Saw Jean Negulesco's The Best of Everything (1959) mainly because I was browbeated into seeing it--a discussion on a_film_by declared how great it was, how it was available on DVD, and how we younger uns should go rent it.

And it's pretty good--the genre of working girls struggling and surviving in the big city, the women mostly flawed but heroic, the men mostly heels. The commentary--by Rona Jaffe whose novel the film is based on and Sylvia Stoddard--had its moments thanks mainly to Jaffe, who can remember how it was like to actually work in those offices.

It's interesting that Jaffe chafed under the changes made to her book--a subplot where Diane Baker becomes pregnant is watered down (to solve her problems she jumps out of a car, which is supposed to be better because the consequences are accidental); Stephen Boyd, who plays Hope Lange's love interest, loses much of the alcoholism he was saddled with in the novel and now mostly spends his time stepping into Lange's office to lecture her about the unmixable nature of love and career, and how she has to make a choice. Very Hollywood, Jaffe notes. Stoddard seems more into providing us with every actor and filmmakers' biography, and pointing out every car, costume and color detail onscreen (I'm not sure she thinks there's anything worth noting about Negulesco's directing style).


That said, the changes weren't all bad.
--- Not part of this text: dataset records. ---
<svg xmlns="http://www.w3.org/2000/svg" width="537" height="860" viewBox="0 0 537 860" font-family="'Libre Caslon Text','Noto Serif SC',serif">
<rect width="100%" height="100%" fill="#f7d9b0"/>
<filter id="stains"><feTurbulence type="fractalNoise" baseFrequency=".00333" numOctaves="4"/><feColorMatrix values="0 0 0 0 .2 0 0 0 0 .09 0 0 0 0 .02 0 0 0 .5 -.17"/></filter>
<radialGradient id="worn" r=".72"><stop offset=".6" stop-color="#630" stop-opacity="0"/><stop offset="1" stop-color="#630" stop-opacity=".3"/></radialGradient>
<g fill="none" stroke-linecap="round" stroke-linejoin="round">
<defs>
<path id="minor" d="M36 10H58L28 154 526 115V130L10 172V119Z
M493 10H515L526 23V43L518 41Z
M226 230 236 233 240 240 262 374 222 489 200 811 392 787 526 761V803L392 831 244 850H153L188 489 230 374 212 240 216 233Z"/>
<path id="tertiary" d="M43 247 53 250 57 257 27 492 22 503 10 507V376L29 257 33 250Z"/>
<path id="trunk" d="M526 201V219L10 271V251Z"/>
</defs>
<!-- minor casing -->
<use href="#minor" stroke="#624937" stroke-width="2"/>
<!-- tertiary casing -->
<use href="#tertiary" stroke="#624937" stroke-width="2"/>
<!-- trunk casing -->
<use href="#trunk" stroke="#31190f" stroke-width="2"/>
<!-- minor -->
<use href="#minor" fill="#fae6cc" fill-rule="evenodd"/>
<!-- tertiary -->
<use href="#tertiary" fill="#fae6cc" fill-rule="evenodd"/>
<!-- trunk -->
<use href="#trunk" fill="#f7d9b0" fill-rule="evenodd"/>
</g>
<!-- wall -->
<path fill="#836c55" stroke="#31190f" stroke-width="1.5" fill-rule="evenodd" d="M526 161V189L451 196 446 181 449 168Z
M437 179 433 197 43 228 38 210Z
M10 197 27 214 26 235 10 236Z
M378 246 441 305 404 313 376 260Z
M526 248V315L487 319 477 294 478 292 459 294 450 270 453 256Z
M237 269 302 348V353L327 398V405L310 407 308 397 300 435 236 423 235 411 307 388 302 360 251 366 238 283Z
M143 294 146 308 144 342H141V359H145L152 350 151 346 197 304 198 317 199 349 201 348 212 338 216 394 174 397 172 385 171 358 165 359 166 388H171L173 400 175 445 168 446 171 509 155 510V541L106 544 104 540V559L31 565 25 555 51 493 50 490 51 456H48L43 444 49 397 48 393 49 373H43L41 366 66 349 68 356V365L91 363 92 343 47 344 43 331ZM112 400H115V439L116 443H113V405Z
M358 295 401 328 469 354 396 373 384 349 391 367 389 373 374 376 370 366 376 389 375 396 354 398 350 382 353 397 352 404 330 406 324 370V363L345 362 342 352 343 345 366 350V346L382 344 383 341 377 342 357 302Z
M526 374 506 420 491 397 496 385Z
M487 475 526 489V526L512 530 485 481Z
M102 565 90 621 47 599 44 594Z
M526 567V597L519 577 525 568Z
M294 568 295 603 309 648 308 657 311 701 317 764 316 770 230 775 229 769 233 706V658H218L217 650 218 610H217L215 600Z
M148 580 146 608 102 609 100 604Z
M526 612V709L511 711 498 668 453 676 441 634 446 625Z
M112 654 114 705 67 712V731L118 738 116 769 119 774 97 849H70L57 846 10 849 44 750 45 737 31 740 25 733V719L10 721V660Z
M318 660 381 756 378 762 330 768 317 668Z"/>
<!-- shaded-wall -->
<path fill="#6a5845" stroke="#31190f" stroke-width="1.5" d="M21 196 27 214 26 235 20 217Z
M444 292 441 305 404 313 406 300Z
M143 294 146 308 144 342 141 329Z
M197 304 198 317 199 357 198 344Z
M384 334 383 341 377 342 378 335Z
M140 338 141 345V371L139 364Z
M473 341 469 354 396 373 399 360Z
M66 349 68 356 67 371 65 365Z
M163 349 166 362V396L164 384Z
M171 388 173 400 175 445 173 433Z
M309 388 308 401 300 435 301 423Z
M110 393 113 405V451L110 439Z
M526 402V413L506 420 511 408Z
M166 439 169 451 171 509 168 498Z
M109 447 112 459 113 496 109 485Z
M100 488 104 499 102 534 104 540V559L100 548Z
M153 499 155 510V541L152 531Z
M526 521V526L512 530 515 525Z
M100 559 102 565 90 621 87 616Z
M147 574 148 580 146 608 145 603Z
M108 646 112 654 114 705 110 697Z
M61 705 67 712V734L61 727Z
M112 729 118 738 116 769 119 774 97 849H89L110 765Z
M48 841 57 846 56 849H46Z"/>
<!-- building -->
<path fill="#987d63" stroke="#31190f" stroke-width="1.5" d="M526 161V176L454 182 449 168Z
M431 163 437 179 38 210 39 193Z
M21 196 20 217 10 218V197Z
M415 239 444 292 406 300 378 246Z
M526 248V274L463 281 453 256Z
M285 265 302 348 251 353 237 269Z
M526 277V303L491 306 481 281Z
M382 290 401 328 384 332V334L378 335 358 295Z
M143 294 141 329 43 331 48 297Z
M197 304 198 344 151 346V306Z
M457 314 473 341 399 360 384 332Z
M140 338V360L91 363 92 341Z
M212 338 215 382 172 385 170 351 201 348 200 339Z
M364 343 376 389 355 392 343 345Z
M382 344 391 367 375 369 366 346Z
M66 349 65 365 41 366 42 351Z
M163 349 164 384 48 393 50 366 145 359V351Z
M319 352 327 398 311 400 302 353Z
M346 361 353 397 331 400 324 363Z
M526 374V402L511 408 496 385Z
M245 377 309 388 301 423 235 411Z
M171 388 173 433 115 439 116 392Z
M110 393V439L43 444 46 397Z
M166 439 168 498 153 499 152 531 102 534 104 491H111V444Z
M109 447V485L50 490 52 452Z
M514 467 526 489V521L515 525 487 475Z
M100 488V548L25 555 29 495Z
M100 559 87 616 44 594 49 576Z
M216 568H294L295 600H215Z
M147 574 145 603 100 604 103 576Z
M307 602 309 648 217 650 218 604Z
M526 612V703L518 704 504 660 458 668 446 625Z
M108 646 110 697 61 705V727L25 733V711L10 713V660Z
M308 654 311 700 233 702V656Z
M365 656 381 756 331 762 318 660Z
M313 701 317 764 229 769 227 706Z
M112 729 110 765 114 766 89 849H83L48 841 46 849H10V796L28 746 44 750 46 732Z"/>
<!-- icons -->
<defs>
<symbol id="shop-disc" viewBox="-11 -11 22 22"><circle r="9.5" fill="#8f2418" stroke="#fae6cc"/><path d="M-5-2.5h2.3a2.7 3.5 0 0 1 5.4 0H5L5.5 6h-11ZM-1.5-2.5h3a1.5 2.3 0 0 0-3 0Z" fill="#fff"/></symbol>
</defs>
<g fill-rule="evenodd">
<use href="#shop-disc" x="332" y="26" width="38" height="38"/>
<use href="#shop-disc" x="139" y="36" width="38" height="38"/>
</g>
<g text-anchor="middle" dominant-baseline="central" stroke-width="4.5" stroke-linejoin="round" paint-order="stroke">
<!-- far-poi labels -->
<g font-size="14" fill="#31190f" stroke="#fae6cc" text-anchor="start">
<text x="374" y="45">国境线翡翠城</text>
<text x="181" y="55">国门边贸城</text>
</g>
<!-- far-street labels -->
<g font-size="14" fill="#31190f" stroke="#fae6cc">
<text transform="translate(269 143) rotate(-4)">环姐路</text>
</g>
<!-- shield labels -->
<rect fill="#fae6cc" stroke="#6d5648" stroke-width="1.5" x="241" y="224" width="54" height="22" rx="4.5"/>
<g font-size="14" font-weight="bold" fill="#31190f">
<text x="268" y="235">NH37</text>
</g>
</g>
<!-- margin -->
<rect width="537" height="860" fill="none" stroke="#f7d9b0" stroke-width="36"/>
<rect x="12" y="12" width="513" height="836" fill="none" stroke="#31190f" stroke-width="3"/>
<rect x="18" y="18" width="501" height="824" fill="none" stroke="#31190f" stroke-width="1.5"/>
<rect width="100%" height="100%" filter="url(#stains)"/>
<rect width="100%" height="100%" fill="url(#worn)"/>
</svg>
Robert Evans (yes, THAT Evans) as Baker's snake of a rich boyfriend seems all the more despicable for taking her out to be married, then revealing that they're really going to a doctor for an 'operation'--his buying her a wedding bouquet is a nicely vicious touch. Boyd is dull when he's not tipsy (his best scene is when he's riffing on other men with an equally drunk Lange), but as Lange's tiresome 'voice of conscience" you actually feel ambivalent that they end up together, despite the romantic theme song that plays over their walk away from the camera. And I presume Joan Crawford's peformance as Amanda Farrow only improves on the book--there she's supposedly a one-note villain, while here we see a vulnerability that presumably was Crawford's contribution to the film (she took the role--her first supporting role in a long time--because she reportedly needed the cash).


Negulesco's use of color in the film is striking--color dictates the office worker's status (the higher up the ladder, the more muted the color of door or dress), everyone has noted the Mondrian set design (Negulesco was a painter, and may also have done some of the sets' paintings). Cinemascope I imagined would be problematical--New York is all about dizzying heights, not wide expaneses--but Negulesco counters this by panning down the buildings, emphasizing the way they tower over the antlike workers below; in office interiors he uses the wide screen like a theater set, staging crucial action in long takes where actors cross each other a number of times (I'm thinking of the tipsy Lange and Boyd) and keeping them mostly in medium shot so that they seem to look at each other from arm's length, puzzling over how to close the distance and make contact (this impression is especially strong when it's a woman confronting a man about his lack of commitment). The spaces also point up the relative wealth of corporate officers with their roomy offices and apartments--especially in Manhattan, where the square foot of flooring is at a premium.

I can't be sure about this, but I would imagine Best has influenced many a modern-day office comedy--from Ishmael Bernal's Working Girls (about the shenanigans in a Metro Manila bank--far more intense than in a publishing house I can tell you from personal experience), to Mike Nichols' Working Girl (only Nichols's is more clearly a simpleminded fairy tale).

Fun, fun, fun, though what impressed me the most is that even an eleven-year-old girl can appreciate it (seven-year-old boys are more problematic, though).